Empowering High Performers & Building Trust
Perhaps most importantly, telework helps build trust — not lessen it — by liberating and empowering top performers to do their best work, a win-win outcome for employees and managers alike. What should matter most to employers are tangible results rather than where or when work is done.
For instance, would a manager rather have disengaged employees who may consistently “punch the clock” but are:
- Unproductive and problematic? Or…
- Teleworkers who exceed performance goals and boost productivity and profit margins?
The answer is “no-brainer.”
Today’s employers must adapt to the 21st century Information Age just as their predecessors successfully transitioned to more effective, efficient and productive ways of working during the Industrial Revolution and thereafter.
The high-tech Information Revolution means the traditional brick-and-mortar workplace paradigm is undergoing a radical shift to a virtual work environment, albeit slowly but surely. This is primarily due to the proliferation of new and evolving digital/mobile/virtual technology at the dawn of a new millennium.
A new era means new and better ways of doing business.
Therefore, if forward-thinking companies want to remain competitive in the global marketplace they will be compelled to embrace telework for applicable jobs. Business leaders must accept the reality that working remotely will soon be the new normal, whether they like it or not.

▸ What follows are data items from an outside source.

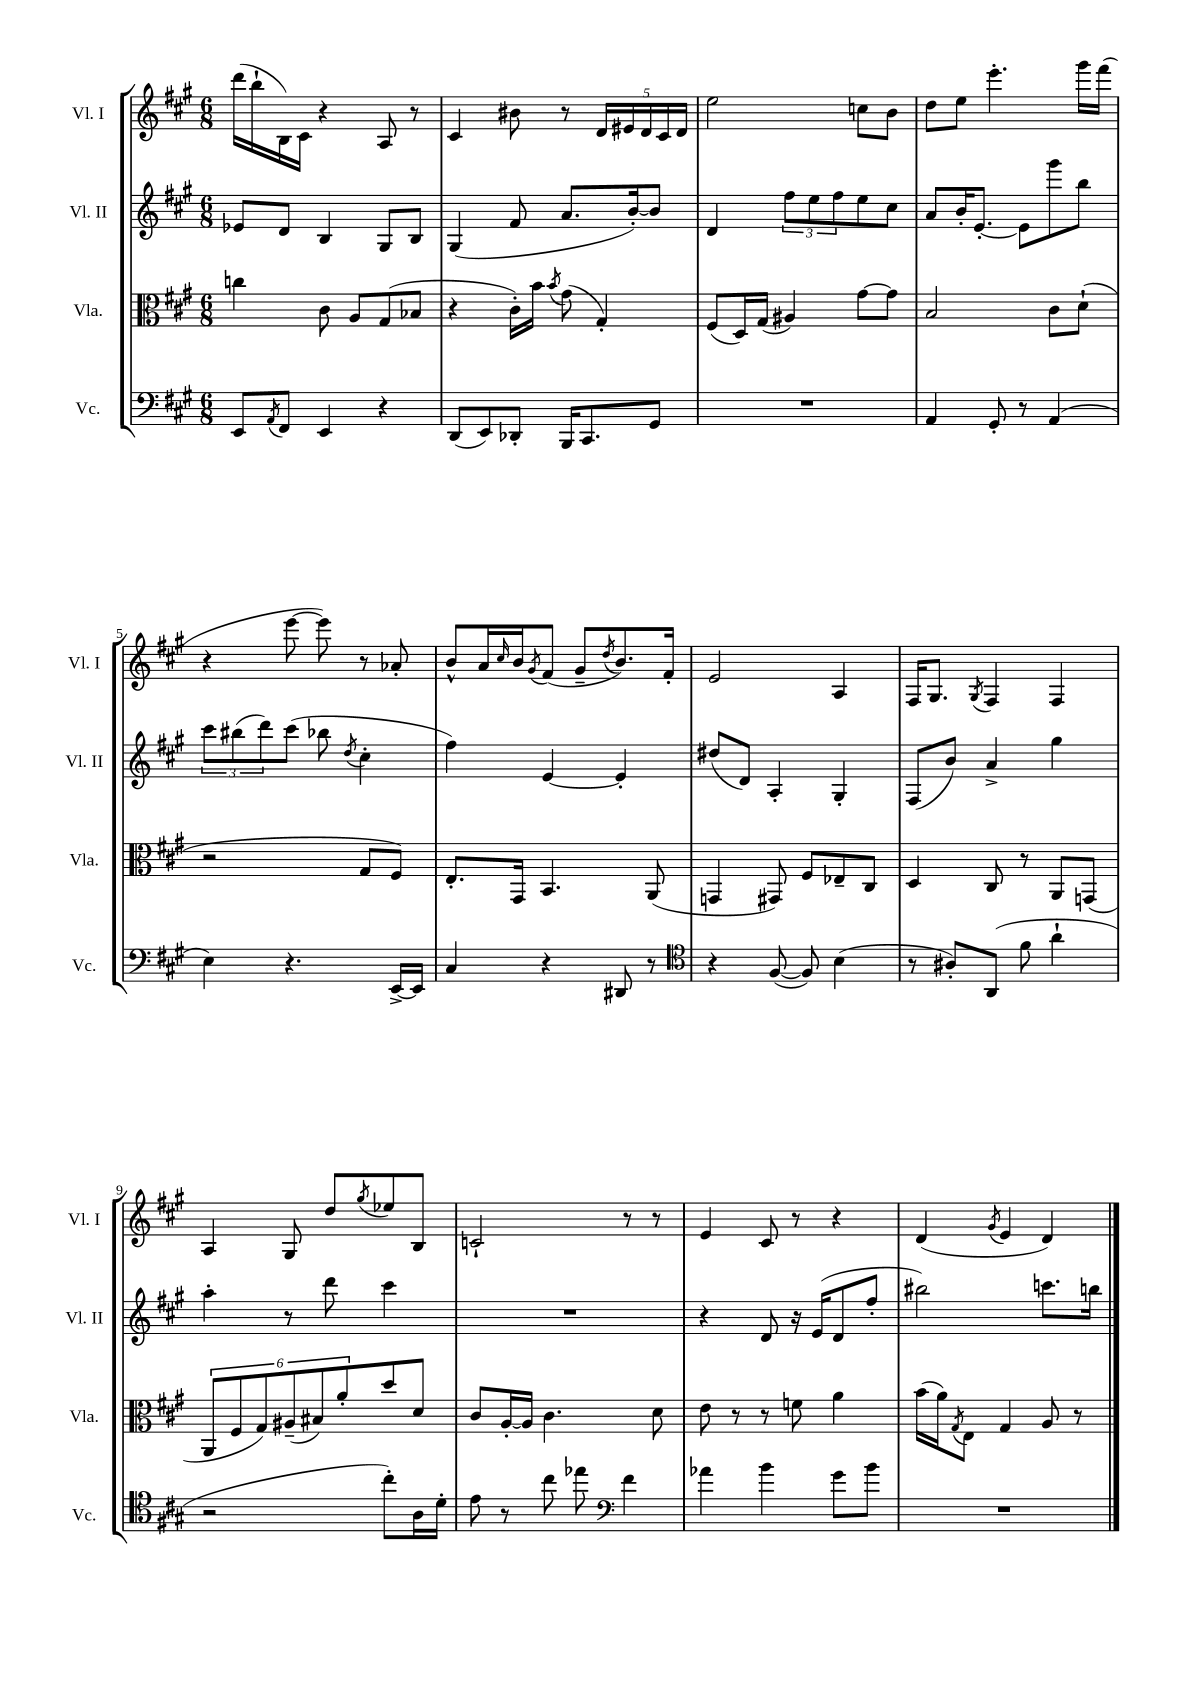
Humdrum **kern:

**kern	**kern	**kern	**kern
*staff4	*staff3	*staff2	*staff1
*clefF4	*clefC3	*clefG2	*clefG2
*k[f#c#g#]	*k[f#c#g#]	*k[f#c#g#]	*k[f#c#g#]
*M6/8	*M6/8	*M6/8	*M6/8
8EE	4cc	8e-	(16ddd
.	.	.	16bb`
8qAA	.	.	.
8FF#	.	8d	16B)
.	.	.	16c#
4EE	8c#	4B	4r
.	8A	.	.
4r	(8G#	8G#	8A
.	8B-	8B	8r
=	=	=	=
(8DD	4r	(4G#	4c#
8EE)	.	.	.
8DD-'	16c#')	8f#	8b#
.	16b	.	.
.	8qb	.	.
16BBB	(8g#	8.a	8r
8.CC#	.	.	.
.	4G#')	.	20d
.	.	.	20e#
.	.	[16b')	.
.	.	.	20d
8GG#	.	8b]	.
.	.	.	20c#
.	.	.	20d
=	=	=	=
2.r	(8F#	4d	2ee
.	16D)	.	.
.	(16G#	.	.
.	4A#)	12ff#	.
.	.	12ee	.
.	.	12ff#	.
.	[8g#	8ee	8cc
.	8g#]	8cc#	8b
=	=	=	=
4AA	2B	8a	8dd
.	.	16b'	8ee
.	.	[8.e'	.
8GG#'	.	.	4.eee'
8r	.	8e]	.
(4AA	8c#	8ggg#	.
.	(8d`	8bb	16ggg#
.	.	.	(16fff#
=	=	=	=
4E)	2r	12ccc#	4r
.	.	(12bb#	.
.	.	12ddd)	.
4.r	.	(8ccc#	[8eee
.	.	8bb-	8eee])
.	.	8qdd	.
.	8G#	4cc#'	8r
[16EE^	8F#)	.	8a-'
16EE]	.	.	.
=	=	=	=
4C#	8.E'	4ff#)	8b^^
.	.	.	16a
.	.	.	16qqcc#
.	16GG#	.	16b
.	.	.	8qg#
4r	4.BB	[4e	(8f#
.	.	.	8g#~
.	.	.	8qdd
8DD#	.	4e']	8.b)
8r	(8AA	.	.
.	.	.	16f#'
=	=	=	=
*clefC4	*	*	*
4r	4GG	(8dd#	2e
.	.	8d)	.
([8F#	8GG#)	4A'	.
8F#])	8F#	.	.
(4B	8E-~	4G#'	4A
.	8C#	.	.
=	=	=	=
8r	4D	(8F#	16F#
.	.	.	8.G#
8A#')	.	8b)	.
.	.	.	8qG#
(8AA	8C#	4a^	4F#
8f#	8r	.	.
4a`	8AA	4gg#	4F#
.	(8GG	.	.
=	=	=	=
2r	12AA	4aa'	4A
.	12F#	.	.
.	12G#)	.	.
.	(12A#~	8r	8G#
.	12B#)	.	.
.	.	8ddd	8dd
.	12a'	.	.
.	.	.	8qgg#
8cc#')	8dd	4ccc#	8ee-
16A	8d	.	8B
16d'	.	.	.
=	=	=	=
8e	8c#	2.r	2c`
8r	[16A'	.	.
.	16A]	.	.
8cc#	4.c#	.	.
8ee-	.	.	.
*clefF4	*	*	*
4f#	.	.	8r
.	8d	.	8r
=	=	=	=
4a-	8e	4r	4e
.	8r	.	.
4b	8r	8d	8c#
.	8f	16r	8r
.	.	(16e	.
8g#	4a	8d	4r
8b	.	8ff#'	.
=	=	=	=
2.r	(16b	2bb#)	(4d
.	16a)	.	.
.	8qG#	.	.
.	8E	.	.
.	.	.	8qg#
.	4G#	.	4e
.	8A	8.ccc	4d)
.	8r	.	.
.	.	16bb	.
==	==	==	==
*-	*-	*-	*-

Moreover, as noted above, telework is a potent incentive to attract a new generation of workers. The fact is that Millennials (or Gen Y) are over 80 million strong and growing. This new generation of future leaders are entering the workforce at increasing rates and will account for the largest age-based work demographic in the coming decades — followed by Generation Z — as Baby Boomers and Gen Xers incrementally retire.
This new generation of young innovative leaders will fully embrace the new reality that many aspects of work are inextricably linked to virtual environments based on the latest high-tech business innovations and smart devices.
In essence, today’s old-school employers can run away from the 21st century virtual workplace, but they can’t hide forever.